The first privately funded mission to the moon will center on SpaceIL’s Beresheet spacecraft, which is Hebrew for “In the beginning.” After its lunar landing, Beresheet will also be the first spacecraft to “hop” on its rocket engine to a secondary landing spot.
Israel’s SpaceIL can be traced back to 2011 as one of the competitors in the Google Lunar XPrize program. The $30-million competition called upon privately funded teams to land a robotic spacecraft on the moon’s surface, travel 500 m, and finally transmit HD video and images back to Earth. In 2018, the program ended without a winner, but SpaceIL’s ambitions were not deterred.
Now, SpaceIL’s spacecraft is ready to launch from Cape Canaveral, Florida.

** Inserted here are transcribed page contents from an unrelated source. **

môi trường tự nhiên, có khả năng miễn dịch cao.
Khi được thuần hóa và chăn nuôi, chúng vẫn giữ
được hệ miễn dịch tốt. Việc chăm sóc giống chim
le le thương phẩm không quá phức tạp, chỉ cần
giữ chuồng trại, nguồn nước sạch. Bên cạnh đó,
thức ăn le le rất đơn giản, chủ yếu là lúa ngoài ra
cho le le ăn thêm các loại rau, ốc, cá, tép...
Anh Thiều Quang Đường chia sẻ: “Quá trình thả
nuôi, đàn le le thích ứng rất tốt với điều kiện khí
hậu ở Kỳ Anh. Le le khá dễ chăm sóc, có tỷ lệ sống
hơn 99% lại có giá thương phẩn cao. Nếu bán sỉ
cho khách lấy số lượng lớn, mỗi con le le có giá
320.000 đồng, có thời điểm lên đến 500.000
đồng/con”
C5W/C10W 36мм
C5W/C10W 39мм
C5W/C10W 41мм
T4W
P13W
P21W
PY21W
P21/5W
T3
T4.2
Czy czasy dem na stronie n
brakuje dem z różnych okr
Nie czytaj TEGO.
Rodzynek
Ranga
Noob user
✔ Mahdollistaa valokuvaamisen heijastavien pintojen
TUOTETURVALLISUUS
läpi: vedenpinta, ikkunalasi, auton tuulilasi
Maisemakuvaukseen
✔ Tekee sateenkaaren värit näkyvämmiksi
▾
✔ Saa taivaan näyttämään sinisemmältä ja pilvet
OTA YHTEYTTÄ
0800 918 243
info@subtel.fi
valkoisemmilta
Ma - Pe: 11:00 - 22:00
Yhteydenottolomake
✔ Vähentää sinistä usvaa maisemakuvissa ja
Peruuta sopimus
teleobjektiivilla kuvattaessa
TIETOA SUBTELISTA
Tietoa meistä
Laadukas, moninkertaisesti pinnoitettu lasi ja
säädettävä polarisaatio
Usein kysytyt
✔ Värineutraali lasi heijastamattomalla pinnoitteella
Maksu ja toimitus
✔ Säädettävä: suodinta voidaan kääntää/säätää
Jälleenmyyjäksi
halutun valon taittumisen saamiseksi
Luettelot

According to The Conversation, the 350-lb Beresheet lander is roughly the size and shape of your average dinner table at 4 ft tall and 6 ft in diameter. Adding to its weight, the spacecraft will need an additional 1,000 lb of fuel to complete its journey.
Beresheet will bring along magnetic field measurement equipment, a time capsule of Israeli artifacts, and a NASA-provided laser reflector, reports The Conversation.
When it’s time for launch, the lander will be riding aboard a SpaceX Falcon 9 rocket as secondary payload. The main piece of cargo will be a communications satellite that will be put into an Earth-centered, geostationary orbit 22,000 mi above Earth’s equator. But, in order for the Beresheet spacecraft to reach the moon, it will need to travel 10 times further.
Never fear, the minds behind the launch have Beresheet’s lunar path all figured out. “In spaceflight, the primary constraint in traveling from place to place is not distance, but the quantity of energy required. The Falcon 9 rocket only carries Beresheet about 10 percent of the total distance to the moon. But it provides nearly 90 percent of the total energy required to get there,” according to The Conversation.
So, after hitching a ride on the SpaceX rocket, and a little push from its own propulsion system, the spacecraft can position itself in a way to be captured by the gravitational pull of the moon. Thus, its few-week-long journey to the moon will be, hopefully, a success.
As this is a demonstration for privately funded spacecraft landing beyond Earth, the mission will be short lived, only lasting a few days on the moon’s surface.